Revista Expatriados

El hombre del tren

Por Spanierin

Para quitarle un poco de hierro al asunto de la declaración de la renta que os he estado relatando últimamente, y que sé que a muchos de vosotros no os interesa, os contaré una historia.

Érase una vez una chica que salía de trabajar todos los días más o menos a la misma hora. Y que, por lo tanto, siempre cogía el mismo tren.

Érase una vez un señor - peculiar sería la mejor forma de definirle - que todos los días volvía a casa del trabajo en tren, y siempre a la misma hora.

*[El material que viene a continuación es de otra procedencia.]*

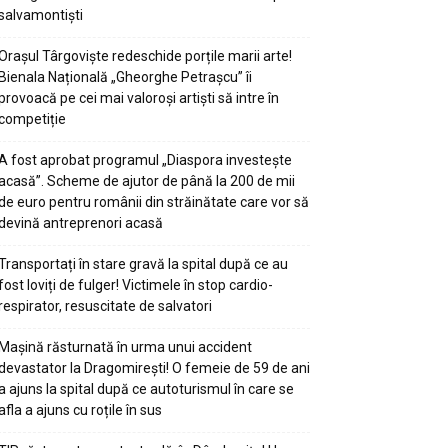
salvamontiști
Orașul Târgoviște redeschide porțile marii arte!
Bienala Națională „Gheorghe Petrașcu” îi
provoacă pe cei mai valoroși artiști să intre în
competiție
A fost aprobat programul „Diaspora investește
acasă”. Scheme de ajutor de până la 200 de mii
de euro pentru românii din străinătate care vor să
devină antreprenori acasă
Transportați în stare gravă la spital după ce au
fost loviți de fulger! Victimele în stop cardio-
respirator, resuscitate de salvatori
Mașină răsturnată în urma unui accident
devastator la Dragomirești! O femeie de 59 de ani
a ajuns la spital după ce autoturismul în care se
afla a ajuns cu roțile în sus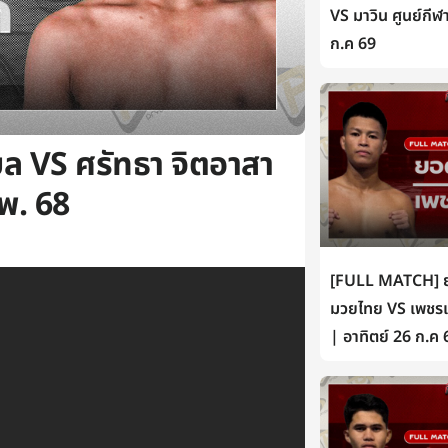
VS มาวิน ศูนย์กีฬ
ก.ค 69
บล VS ศรัทธา จิตอาสา
พ. 68
[FULL MATCH] ยอ
มวยไทย VS เพชรเห
| อาทิตย์ 26 ก.ค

Érase una vez que yo veía a ese señor esperando al mismo tren que yo en el andén. Y érase una vez un señor que me veía a mí.

Y un día, empezamos a hablar.

Y hablábamos siempre de los mismos temas. Del tiempo. De que hoy parecía que iba a hacer buen día y al final ha llovido. De que el fin de semana se supone que va a nevar. De lo rápido que pasa el tiempo. De que ayer era navidad y hoy ya estamos en semana santa. De que parece mentira que el tiempo pase tan deprisa. De que hoy ha habido menos trabajo que últimamente, a ver si mejora la cosa.

Al principio, nos sentábamos en asientos contiguos y, cuando habíamos pasado ya por todos esos temas, se acababa la conversación y mirábamos por la ventana, cada uno pensando en sus cosas. Algunas veces surgía alguna que otra idea, pero permanecíamos la mayor parte del recorrido en silencio.

En las últimas semanas parece ser que hemos abierto nuestras fronteras y ya no sólo hablamos los dos, sino que incorporamos (o se incorporan) otros pasajeros del tren. Como la señora que iba a no recuerdo qué estación (creo que ni siquiera ella misma lo sabía) y nos preguntaba dónde tenía que bajarse y cuanto iba a tardar en llegar. O la mujer que nos explicó por qué el chocolate y todos los dulces son malos para la salud, haciendo hincapié en que el cerebro no funciona con la misma calidad si se encuentra bajo los efectos del azúcar. O como el señor que venía un día por casualidad y comparaba el tamaño del vagón del tren con la comodidad de viajar en coche, a pesar de las dificultades de aparcamiento que hay en ciertas zonas de Salzburgo.

Y, por lo que sea, desde que hablamos con toda esta serie de desconocidos, el hombre del tren y yo tenemos más temas de conversación. Así que el trayecto hasta casa, que ya de por sí es corto, se me hace más corto aún.

No sé su nombre. Ni siquiera sé en qué estación se baja. No sé tampoco dónde trabaja ni nada más sobre su vida. Salvo que hace unos 15 años que ya no esquía y que le gustan los ositos de gominola.

Moraleja de la historia: cualquier lugar del mundo es bueno para hablar con cualquier clase de persona. Y lo mejor de todo es que sé que esta no será la última anécdota que os pueda contar de lo que me pasa por hablar con desconocidos.